So your food is important, not only that it’s clean but also that it doesn’t have a high sugar content because that leads into that first hormone, which is insulin. So it all starts with insulin balance. Why? Because insulin helps to balance your blood sugar and is unbalanced by unhealthy intake of sugars and it, in turn, affects your cortisol and your cortisol will be unbalanced if your insulin is unbalanced and it will unbalance your DHEA, your thyroid, your estrogen, progesterone, testosterone.
So, it just goes down the line. Your hormones are like a symphony playing music and if one violin is off and that’s insulin, then it makes all the other instruments go off or it’s like a mobile. I used to have this mobile over my office at my desk and it had all these different moving parts. You push one part, and that’s insulin, so the biggest input into our biology is what we eat and if you’re eating an insulin unbalancing diet, all the other hormones move just like on a mobile. So you have to start with that first input, which is insulin, so you’ve got to cut the sugars out.
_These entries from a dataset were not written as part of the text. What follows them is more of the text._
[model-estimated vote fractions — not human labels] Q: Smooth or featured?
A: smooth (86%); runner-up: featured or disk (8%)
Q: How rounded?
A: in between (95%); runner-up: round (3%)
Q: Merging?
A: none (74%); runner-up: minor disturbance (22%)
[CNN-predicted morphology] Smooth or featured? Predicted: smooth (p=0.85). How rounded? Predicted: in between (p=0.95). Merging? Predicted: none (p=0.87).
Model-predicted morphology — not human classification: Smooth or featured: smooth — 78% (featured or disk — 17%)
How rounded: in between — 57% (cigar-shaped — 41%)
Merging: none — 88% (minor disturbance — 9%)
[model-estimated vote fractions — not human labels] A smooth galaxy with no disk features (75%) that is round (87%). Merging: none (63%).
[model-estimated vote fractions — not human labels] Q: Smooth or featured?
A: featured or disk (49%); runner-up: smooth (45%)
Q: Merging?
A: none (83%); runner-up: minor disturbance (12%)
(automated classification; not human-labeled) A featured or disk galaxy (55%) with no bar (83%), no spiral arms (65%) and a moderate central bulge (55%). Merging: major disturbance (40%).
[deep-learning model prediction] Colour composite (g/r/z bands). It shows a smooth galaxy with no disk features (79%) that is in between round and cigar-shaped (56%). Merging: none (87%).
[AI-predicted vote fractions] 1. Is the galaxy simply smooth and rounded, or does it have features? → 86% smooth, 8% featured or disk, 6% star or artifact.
And again, I’m a fan of testing, not guessing. Where are you starting with your insulin? How much support do you need? How radical do you need to be in terms of cutting out the sugars? We’re all on the internet looking for the one thing, what’s the one diet we all have to follow to have balanced hormones? It doesn’t work like that. We’re all so unique. You have to figure out what’s right for you. And so a certain degree of keto diet might not be healthy for you but it might be healthy for someone else. So I’m a big fan of testing, not guessing. So it starts with insulin.
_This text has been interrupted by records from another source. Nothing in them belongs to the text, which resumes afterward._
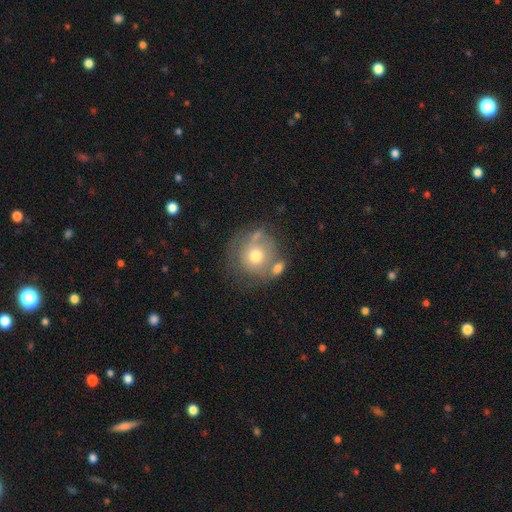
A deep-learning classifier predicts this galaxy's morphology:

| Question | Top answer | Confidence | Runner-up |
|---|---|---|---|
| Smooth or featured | smooth | 56% | featured or disk (36%) |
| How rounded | round | 88% | in between (11%) |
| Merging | none | 47% | merger (22%) |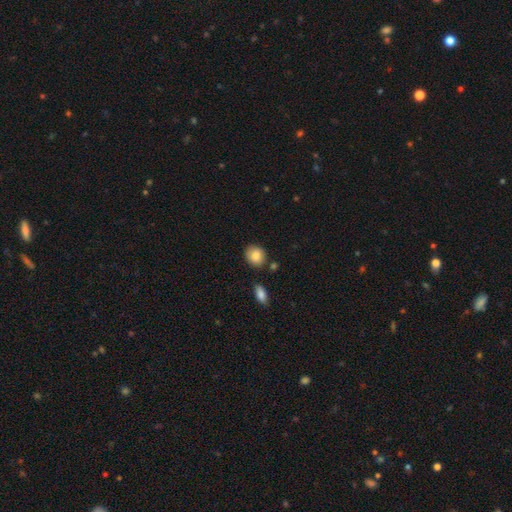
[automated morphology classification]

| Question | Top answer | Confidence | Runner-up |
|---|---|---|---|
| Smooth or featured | smooth | 85% | star or artifact (8%) |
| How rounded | round | 67% | in between (32%) |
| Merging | none | 80% | minor disturbance (12%) |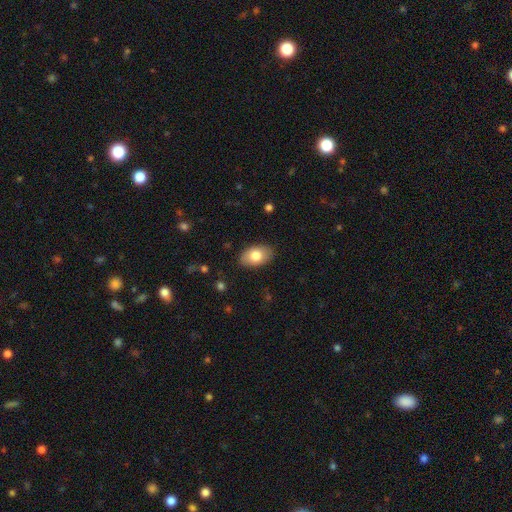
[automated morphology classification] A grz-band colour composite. It shows a smooth galaxy with no disk features (79%) that is in between round and cigar-shaped (91%). Merging: none (86%).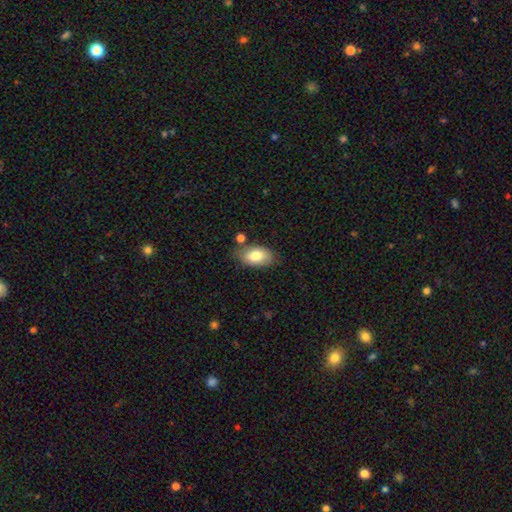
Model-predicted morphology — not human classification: type=smooth (80%); roundness=in between (93%); merging=none (74%).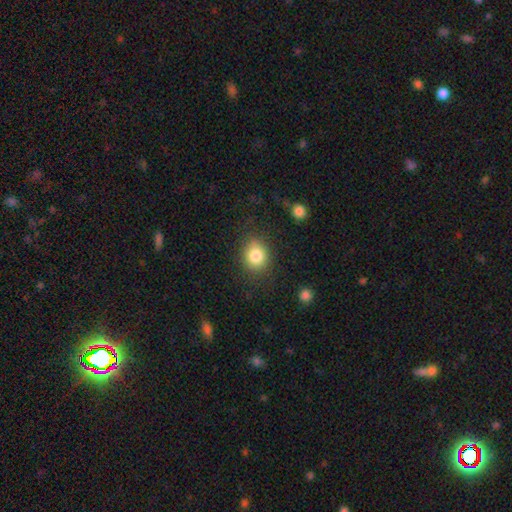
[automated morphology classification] Smooth or featured: smooth — 82% (star or artifact — 10%)
How rounded: round — 69% (in between — 30%)
Merging: none — 81% (minor disturbance — 13%)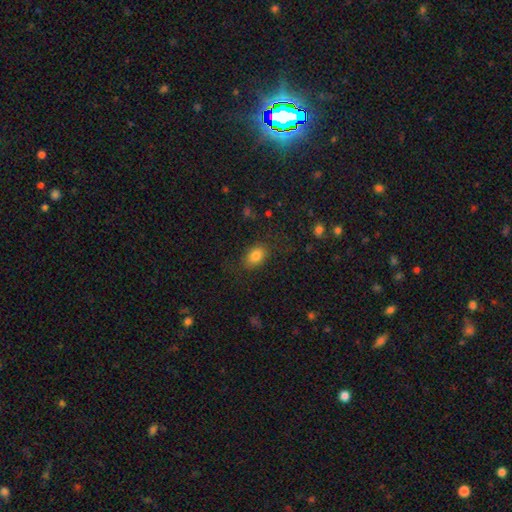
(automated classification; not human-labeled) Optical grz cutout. It shows a smooth galaxy with no disk features (82%) that is in between round and cigar-shaped (78%). Merging: none (79%).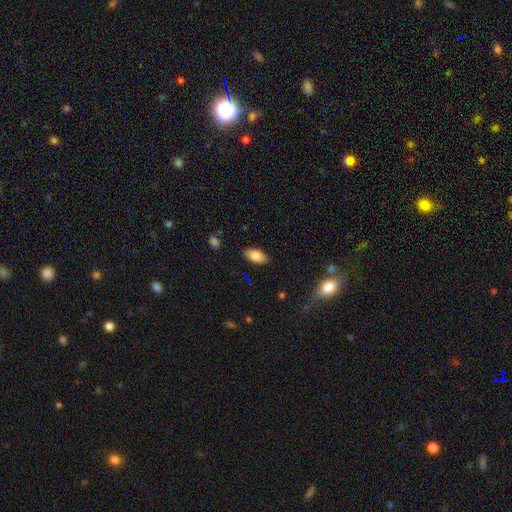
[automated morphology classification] smooth 82%, featured or disk 11%, star or artifact 7%. Down the decision tree: how rounded — in between (91%); merging — none (85%).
And then you’ve got to look at all these other hormones but what can you do in your day-to-day life? Say you can’t get testing, you don’t have access to someone, you mentioned sleep earlier. I’m going to say, sleep. You have got to sleep by any means necessary. Now, I say that and a lot of women and men too, at midlife, use alcohol to sleep but that’s not a great option for many reasons. Alcohol often has a lot of sugar in it, so it unbalances your insulin. It also is toxic to the gastrointestinal lining and it taxes your liver, which hormone balances about liver function, and so you don’t want to do anything to your precious liver, which is your sanitation department.
But you want to take, whether it’s melatonin or I like a supplement that has phosphatidylserine and theanine in it with a little melatonin. You got to take something to get yourself to sleep because that gets directly to your cortisol that you want to balance and if you’ve got a thyroid problem, because I know, Dr. Eric, that’s your main thing but I see a lot of people that get such tunnel vision on it’s my thyroid, what supplement do I need? What do I need for my thyroid? Well, a lot of times what you need to do is fix your cortisol, fix your insulin, fix your sex hormones and when you do that, the thyroid goes, “Oh, thank you,” because it needs the support of these other hormones. They all support each other and they’re rising up or they’re all circling the drain.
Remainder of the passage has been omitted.